Broadcast mode guarantees that every team member processes the input. Unlike Coordinate (which picks specific members) or Route (which sends to one member), Broadcast fans out to everyone and returns all results.

How It Works

  1. User sends a message to the team.
  2. The message is sent to every team member in parallel.
  3. Each agent processes the message independently.
  4. All responses are collected and returned together.

When to Use

  • Getting multiple perspectives on a question from different specialists.
  • Running the same query against different data sources or knowledge bases.
  • Parallel processing where all outputs are needed (e.g., multi-language translation).
  • Consensus-building where you want to compare agent opinions.

Example: Multi-Source Research

# Team: Market Intelligence
# Mode: Broadcast

# Members:
# - News Analyst: Searches recent news articles
# - Data Analyst: Queries internal databases
# - Social Analyst: Monitors social media sentiment

# User: "What's the market sentiment on electric vehicles?"

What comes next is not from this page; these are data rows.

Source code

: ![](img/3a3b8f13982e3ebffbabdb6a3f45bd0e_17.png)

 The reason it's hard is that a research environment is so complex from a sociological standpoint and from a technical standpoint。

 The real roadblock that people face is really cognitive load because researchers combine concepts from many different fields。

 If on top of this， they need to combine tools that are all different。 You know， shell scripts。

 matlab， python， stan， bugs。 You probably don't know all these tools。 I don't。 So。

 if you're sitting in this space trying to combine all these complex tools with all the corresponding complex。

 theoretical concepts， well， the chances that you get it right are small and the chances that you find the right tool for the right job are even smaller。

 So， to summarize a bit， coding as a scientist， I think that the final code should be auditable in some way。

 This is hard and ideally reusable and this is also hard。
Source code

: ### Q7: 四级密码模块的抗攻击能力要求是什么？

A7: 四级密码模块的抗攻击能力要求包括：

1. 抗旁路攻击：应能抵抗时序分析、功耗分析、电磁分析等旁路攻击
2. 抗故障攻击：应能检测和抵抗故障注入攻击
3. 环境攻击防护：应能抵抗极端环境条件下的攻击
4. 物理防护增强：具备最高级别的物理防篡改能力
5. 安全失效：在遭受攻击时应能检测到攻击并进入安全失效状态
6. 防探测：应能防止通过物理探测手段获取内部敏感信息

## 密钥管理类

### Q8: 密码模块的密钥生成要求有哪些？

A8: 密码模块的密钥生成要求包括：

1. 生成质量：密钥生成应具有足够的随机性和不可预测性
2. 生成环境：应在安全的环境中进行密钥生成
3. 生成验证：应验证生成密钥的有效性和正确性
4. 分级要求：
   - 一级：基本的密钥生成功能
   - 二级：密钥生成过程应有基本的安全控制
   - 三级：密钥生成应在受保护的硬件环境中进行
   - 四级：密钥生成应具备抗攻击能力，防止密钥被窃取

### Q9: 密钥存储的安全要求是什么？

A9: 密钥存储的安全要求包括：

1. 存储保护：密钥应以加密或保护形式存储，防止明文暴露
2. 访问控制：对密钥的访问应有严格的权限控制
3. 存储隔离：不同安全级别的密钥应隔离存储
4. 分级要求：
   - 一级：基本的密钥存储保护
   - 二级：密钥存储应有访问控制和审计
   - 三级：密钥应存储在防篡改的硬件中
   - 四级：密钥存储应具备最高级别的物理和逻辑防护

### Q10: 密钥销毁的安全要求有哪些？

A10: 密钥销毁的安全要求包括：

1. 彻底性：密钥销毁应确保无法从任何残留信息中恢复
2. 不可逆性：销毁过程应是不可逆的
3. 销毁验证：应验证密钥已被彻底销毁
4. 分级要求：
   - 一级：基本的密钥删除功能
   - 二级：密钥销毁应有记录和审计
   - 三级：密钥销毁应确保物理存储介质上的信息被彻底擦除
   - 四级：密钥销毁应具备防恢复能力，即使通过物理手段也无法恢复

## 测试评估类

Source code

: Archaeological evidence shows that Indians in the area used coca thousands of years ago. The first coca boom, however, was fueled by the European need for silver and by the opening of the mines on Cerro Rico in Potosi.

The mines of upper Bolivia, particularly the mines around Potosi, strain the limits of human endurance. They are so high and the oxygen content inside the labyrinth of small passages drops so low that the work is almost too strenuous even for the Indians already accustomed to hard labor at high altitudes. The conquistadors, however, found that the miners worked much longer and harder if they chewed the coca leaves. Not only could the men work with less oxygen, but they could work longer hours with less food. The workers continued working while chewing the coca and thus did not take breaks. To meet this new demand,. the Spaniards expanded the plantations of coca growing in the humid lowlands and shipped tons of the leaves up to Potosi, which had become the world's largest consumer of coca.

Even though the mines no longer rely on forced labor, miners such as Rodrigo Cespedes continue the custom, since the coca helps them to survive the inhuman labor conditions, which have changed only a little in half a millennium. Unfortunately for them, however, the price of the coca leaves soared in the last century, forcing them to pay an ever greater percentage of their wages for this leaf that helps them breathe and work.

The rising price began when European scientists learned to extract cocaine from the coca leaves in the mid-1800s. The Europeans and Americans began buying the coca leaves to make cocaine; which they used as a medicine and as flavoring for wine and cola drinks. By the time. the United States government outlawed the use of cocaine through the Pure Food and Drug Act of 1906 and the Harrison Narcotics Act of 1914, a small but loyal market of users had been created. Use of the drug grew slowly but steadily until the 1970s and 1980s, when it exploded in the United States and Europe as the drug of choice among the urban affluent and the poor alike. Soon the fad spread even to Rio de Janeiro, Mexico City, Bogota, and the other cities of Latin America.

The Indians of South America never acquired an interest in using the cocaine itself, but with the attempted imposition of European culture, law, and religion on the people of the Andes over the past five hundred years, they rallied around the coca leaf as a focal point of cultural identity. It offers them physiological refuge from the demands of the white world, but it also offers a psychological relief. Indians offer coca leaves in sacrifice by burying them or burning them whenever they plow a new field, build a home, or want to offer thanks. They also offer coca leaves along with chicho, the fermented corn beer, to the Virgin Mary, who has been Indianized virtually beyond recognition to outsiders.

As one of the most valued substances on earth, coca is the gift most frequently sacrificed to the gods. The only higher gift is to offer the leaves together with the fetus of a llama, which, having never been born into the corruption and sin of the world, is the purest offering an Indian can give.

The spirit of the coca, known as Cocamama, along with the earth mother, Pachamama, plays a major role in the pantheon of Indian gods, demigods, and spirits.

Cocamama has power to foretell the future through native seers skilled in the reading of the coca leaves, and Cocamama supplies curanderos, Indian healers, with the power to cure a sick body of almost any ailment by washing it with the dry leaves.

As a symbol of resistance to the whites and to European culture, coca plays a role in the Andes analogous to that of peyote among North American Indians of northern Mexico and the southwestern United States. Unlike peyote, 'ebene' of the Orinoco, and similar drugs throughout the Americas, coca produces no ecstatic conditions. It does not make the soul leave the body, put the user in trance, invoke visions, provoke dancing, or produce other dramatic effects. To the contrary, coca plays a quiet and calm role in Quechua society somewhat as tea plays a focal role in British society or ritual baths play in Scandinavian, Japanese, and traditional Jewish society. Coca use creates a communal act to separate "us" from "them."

# All three agents run simultaneously:
# - News Analyst: Returns recent EV news coverage
# - Data Analyst: Returns sales data and trends
# - Social Analyst: Returns social media discussion themes

# All responses are collected and returned to the user.

Configuration

{
  "team_mode": "broadcast",
  "instructions": "Send this query to all team members and collect their responses.",
  "team_members": [
    {"agent_id": "news_analyst", "description": "Analyzes recent news coverage and media sentiment"},
    {"agent_id": "data_analyst", "description": "Queries databases for quantitative trends and metrics"},
    {"agent_id": "social_analyst", "description": "Monitors social media for public sentiment and discussions"}
  ]
}

Tip: Broadcast mode is the fastest multi-agent mode since all agents run in parallel. However, token usage scales linearly with the number of members since every member processes the full input.


Choosing the Right Mode

ScenarioRecommended Mode
Customer support chatbot with categoriesRoute
Research requiring multiple data sourcesCoordinate
Content creation with review cyclesCollaborate
Project with clear deliverables and dependenciesTasks
Getting all perspectives simultaneouslyBroadcast
Simple FAQ with one knowledge baseDon't use a team — a single agent is fine

Combining Modes

You can nest teams. For example:

  • A Route team at the top level classifies incoming requests.
  • One of the routed-to "agents" is itself a Coordinate team that handles complex technical issues with multiple specialists.

This gives you the efficiency of routing with the depth of coordination where it matters.

Performance Considerations

ModeLatencyToken UsageComplexity
RouteLow (single agent)LowSimple
BroadcastLow (all agents in parallel)High (all agents run)Simple
CoordinateMedium (sequential)MediumModerate
CollaborateHigh (multiple rounds)HighModerate
TasksVariable (depends on dependencies)Medium-HighComplex

Route is the fastest and cheapest since only one agent runs. Broadcast is fast (parallel execution) but uses more tokens since every member runs. Collaborate is the most expensive due to multiple rounds. Choose based on your quality vs. cost requirements.